Friday Market Recap
|Asset||Current Value||Daily Change|
|WTI Crude Oil||51.86||0.31%|
A surprisingly quick military reaction by the Trump administration cause turmoil overnight, as the US fired 59 Tomahawk missiles as a retaliation following a chemical weapon attack by the Assad regime. Global stocks dipped lower initially, although they were already losing ground in late trading as rumors about a possible attack spread. US futures rebounded off the overnight lows before the crucial employment report. Non-farm payrolls rose by 98,000 in March, which was way less than expected, while average earnings came in at 0.2% in line with expectations.
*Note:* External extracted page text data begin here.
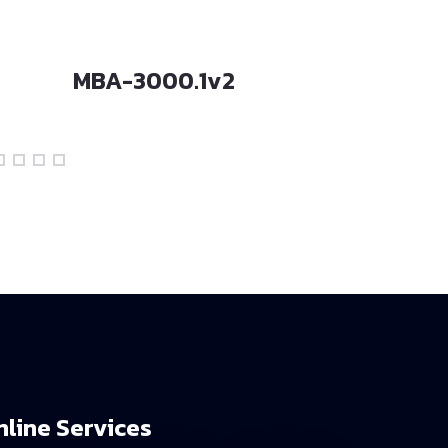
MBA-3000.1v2
MBA-200
nline Services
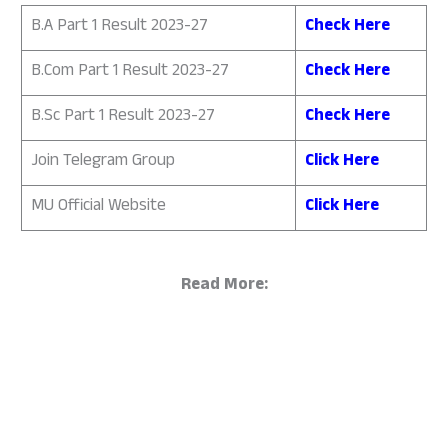
B.A Part 1 Result 2023-27
Check Here
B.Com Part 1 Result 2023-27
Check Here
B.Sc Part 1 Result 2023-27
Check Here
Join Telegram Group
Click Here
MU Official Website
Click Here
Read More:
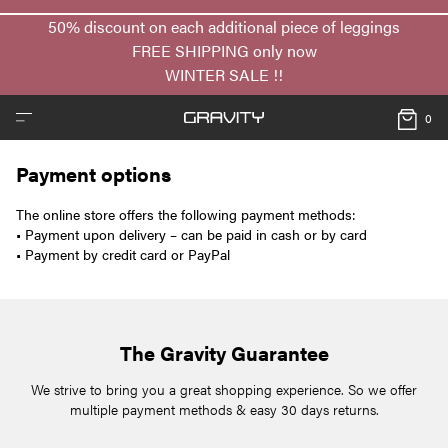
50% discount on each additional piece of leggings
FREE SHIPPING only now
WINTER SALE !!
0
Payment options
The online store offers the following payment methods:
• Payment upon delivery – can be paid in cash or by card
• Payment by credit card or PayPal
The Gravity Guarantee
We strive to bring you a great shopping experience. So we offer
multiple payment methods & easy 30 days returns.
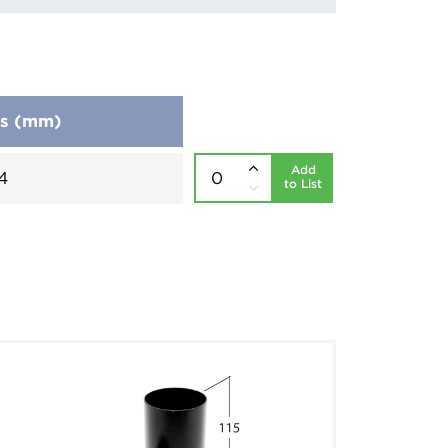
ns (mm)
Add
4
to List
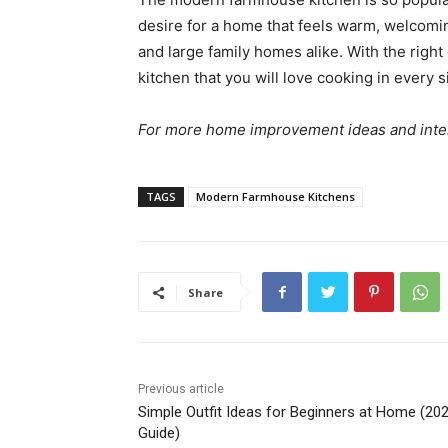
desire for a home that feels warm, welcoming
and large family homes alike. With the righ
kitchen that you will love cooking in every s
For more home improvement ideas and interio
TAGS
Modern Farmhouse Kitchens
Share
Previous article
Simple Outfit Ideas for Beginners at Home (20
Guide)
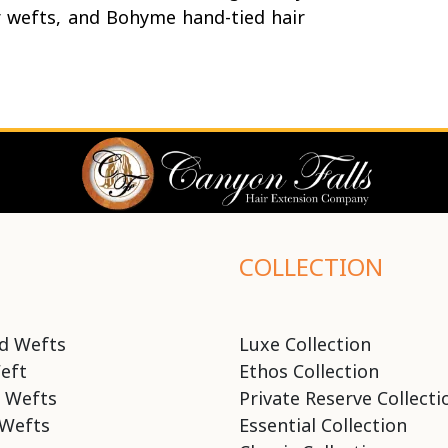
r wefts, and Bohyme hand-tied hair
COLLECTION
d Wefts
Luxe Collection
eft
Ethos Collection
 Wefts
Private Reserve Collecti
Wefts
Essential Collection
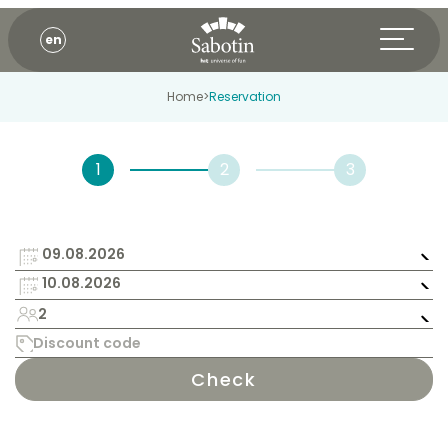
en
Home
>
Reservation
2
Check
The Dollar still pushed higher after the release as the previous month earnings reading was revised higher and the unemployment rate unexpectedly ticked lower to 4.5%.
The British Pound was once again under pressure this morning following the release some negative economic news from the UK. Manufacturing and industrial production unexpectedly declined in the past month, possibly as a consequence of Brexit fears. Safe-haven assets were aggressively bought following the missile attack, and gold was the biggest winner while the Yen gave back most of its gains today in early trading. Oil also got bought on political fears, and the crucial commodity is holding up to its gains above the $52 per barrel level.
Bitcoin continued its march towards its prior highs, as it breached the $1200-$1215 resistance zone, before starting a slight correction. The smaller altcoins are broadly weaker today, especially Litecoin, which corrected back below the $10 level. Dash is still holding up above the $60 level, and it’s probably in the phase of building a base above the crucial support. Monero is still below $20 after dipping below $19 yesterday, while Ethereum continues to trade in a choppy fashion above the $40 level. Volatility in Ripple declined significantly, and it still trades above the 0.03 level that stopped its violent correction.
DAX, 4-Hour Chart Analysis
The German Index continued the correction that we pointed out earlier on this week, and it retreated to the 12,150 level while reaching the mid-point of the dominant rising trend channel. The MACD indicator is still on a sell signal, although it’s getting back to neutral territory. Further correction towards the 12,075 level is possible, with the lower boundary of the trend channel currently found at 12,000. The prior high at 12,350 is ahead as primary resistance, while the all-time nominal high is at slightly above that at 12,500.